**Exercise requirements:**
Return, word for word, the line that contains "X100000000Y-52000000D01*" and every line after it through the end of the records.

= Beginning of Section =

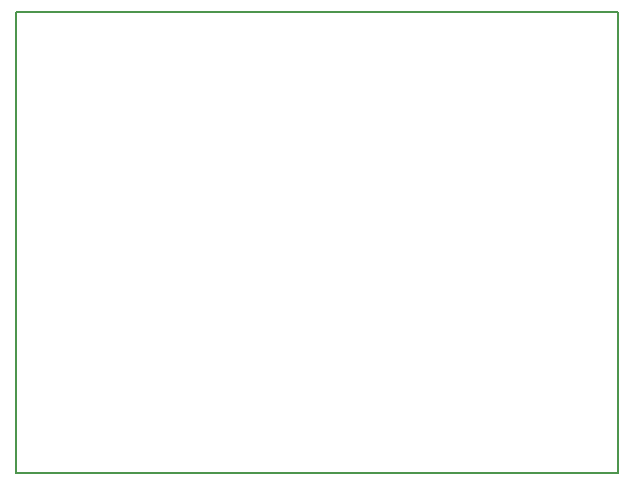
<source format=gbr>
G04 #@! TF.FileFunction,Profile,NP*
%FSLAX46Y46*%
G04 Gerber Fmt 4.6, Leading zero omitted, Abs format (unit mm)*
G04 Created by KiCad (PCBNEW 4.0.7) date 10/23/19 09:18:07*
%MOMM*%
%LPD*%
G01*
G04 APERTURE LIST*
%ADD10C,0.100000*%
%ADD11C,0.150000*%
G04 APERTURE END LIST*
D10*
D11*
X100000000Y-91000000D02*
X100000000Y-52000000D01*
X151000000Y-91000000D02*
X100000000Y-91000000D01*
X151000000Y-52000000D02*
X151000000Y-91000000D01*
X100000000Y-52000000D02*
X151000000Y-52000000D01*
M02*

</source>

= End of Section =

**Result below:**
X100000000Y-52000000D01*
X151000000Y-91000000D02*
X100000000Y-91000000D01*
X151000000Y-52000000D02*
X151000000Y-91000000D01*
X100000000Y-52000000D02*
X151000000Y-52000000D01*
M02*

</source>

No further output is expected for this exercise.